UMaine has a limited history of signing junior college players. The last was defensive lineman Eric Lee, who completed his eligibility in 2009.
Shipley is another exception.
“We were impressed with this kid, how driven he seemed to be, how much homework he’d done on us,” Cosgrove said. “He came here and really impacted us and the players.”
Other players who signed with UMaine Wednesday include: linebacker Brian Anthony (6-foot-2, 215 pounds) of Columbia, Md., safety Aamad Bush (6-3, 193) of Montclair, N.J., offensive linemen Dan Carriker (6-3, 304) of Alexandria, Va., Chase Hoyt (6-4, 275) of West Chester, Pa., and Bruce Johnson (6-3, 265) of Rochester, N.Y., defensive end Michael Kozlakowski (6-3, 240) of Lynbrook, N.Y., wide receiver Najee Green (6-3, 180) of Brandywine, Md., running back Daniel Upson (6-3, 200) of Gaithersburg, Md., and cornerback Malik Walker (5-11, 175) of East Orange, N.J.

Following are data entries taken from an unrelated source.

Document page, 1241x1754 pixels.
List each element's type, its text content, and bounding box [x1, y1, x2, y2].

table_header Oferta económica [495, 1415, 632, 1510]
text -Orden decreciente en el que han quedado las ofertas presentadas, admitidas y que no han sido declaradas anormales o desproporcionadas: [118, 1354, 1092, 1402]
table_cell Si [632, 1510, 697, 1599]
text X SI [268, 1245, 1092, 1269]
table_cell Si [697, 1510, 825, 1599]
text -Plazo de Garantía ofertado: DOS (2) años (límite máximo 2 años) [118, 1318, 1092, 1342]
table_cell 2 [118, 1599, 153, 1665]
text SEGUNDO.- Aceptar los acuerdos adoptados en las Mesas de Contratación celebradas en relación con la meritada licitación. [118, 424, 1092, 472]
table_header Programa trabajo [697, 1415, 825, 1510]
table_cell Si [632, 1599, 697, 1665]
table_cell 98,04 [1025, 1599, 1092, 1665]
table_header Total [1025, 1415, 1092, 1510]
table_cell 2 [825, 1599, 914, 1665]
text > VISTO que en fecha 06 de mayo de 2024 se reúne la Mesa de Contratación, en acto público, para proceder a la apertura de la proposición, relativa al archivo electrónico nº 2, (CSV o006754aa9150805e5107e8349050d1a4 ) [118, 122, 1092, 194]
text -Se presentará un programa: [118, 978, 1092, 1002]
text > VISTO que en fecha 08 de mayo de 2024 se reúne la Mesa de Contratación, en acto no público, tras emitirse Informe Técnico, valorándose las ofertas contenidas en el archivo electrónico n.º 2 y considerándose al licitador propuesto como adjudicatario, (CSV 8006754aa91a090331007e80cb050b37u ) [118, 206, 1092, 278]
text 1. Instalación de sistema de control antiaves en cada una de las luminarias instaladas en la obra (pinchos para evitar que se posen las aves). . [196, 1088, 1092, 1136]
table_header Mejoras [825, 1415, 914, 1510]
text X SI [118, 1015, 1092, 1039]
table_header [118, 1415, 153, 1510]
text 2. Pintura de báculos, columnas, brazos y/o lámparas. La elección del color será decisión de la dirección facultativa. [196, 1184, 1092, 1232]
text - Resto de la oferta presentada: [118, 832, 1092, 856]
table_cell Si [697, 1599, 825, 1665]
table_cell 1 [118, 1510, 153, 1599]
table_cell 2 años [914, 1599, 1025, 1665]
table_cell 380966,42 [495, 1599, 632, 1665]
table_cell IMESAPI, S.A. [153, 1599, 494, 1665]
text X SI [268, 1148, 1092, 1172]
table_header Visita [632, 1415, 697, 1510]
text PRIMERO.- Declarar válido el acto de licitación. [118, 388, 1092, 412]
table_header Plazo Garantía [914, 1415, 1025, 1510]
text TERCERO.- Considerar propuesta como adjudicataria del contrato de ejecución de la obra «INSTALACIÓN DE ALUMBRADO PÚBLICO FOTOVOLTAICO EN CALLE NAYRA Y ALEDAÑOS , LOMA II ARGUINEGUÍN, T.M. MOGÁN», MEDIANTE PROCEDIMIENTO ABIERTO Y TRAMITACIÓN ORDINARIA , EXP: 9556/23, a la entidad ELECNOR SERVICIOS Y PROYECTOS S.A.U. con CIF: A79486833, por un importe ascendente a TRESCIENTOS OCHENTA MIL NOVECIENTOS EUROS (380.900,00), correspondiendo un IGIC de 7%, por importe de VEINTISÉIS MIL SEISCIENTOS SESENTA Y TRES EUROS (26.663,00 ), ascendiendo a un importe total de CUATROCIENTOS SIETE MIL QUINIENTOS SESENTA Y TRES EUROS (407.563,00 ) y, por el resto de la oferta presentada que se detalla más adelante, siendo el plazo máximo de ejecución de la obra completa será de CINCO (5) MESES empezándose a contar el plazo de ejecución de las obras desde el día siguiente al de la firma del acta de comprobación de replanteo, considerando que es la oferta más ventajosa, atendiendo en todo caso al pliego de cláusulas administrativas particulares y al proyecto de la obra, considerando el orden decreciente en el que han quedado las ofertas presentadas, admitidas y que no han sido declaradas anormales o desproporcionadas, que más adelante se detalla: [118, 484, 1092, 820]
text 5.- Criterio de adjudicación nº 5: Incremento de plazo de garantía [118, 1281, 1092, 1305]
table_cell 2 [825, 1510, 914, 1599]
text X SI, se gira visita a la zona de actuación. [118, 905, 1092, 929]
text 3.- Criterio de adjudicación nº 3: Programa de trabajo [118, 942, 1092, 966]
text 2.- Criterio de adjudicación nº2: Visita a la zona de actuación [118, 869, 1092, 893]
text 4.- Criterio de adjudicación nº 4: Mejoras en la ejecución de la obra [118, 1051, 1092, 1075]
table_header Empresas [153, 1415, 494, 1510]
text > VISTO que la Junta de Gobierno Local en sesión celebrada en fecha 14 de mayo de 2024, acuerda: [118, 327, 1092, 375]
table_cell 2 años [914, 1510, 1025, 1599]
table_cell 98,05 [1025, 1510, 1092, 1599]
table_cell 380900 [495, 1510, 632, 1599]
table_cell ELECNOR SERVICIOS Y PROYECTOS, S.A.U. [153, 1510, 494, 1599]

Upson reportedly chose UMaine over an offer from Bowl Championship Subdivision member New Mexico.
UMaine also continued its recent trend of tapping the Mid-Atlantic region for recruits.
“We have to,” Cosgrove said. “We’re trying to compete in the best FCS conference in the country and we’ve got to find athletes who will give us a chance to do that.”
He explained that in addition to the wealth of talent in the Greater Washington, D.C.-Baltimore area, several of UMaine’s Colonial Athletic Association opponents are located in the region.
“In a lot of ways, it’s almost bringing the (UMaine road) game back to their home,” Cosgrove said. “It’s been a good recruiting spot for us that we’re going to continue to look at.”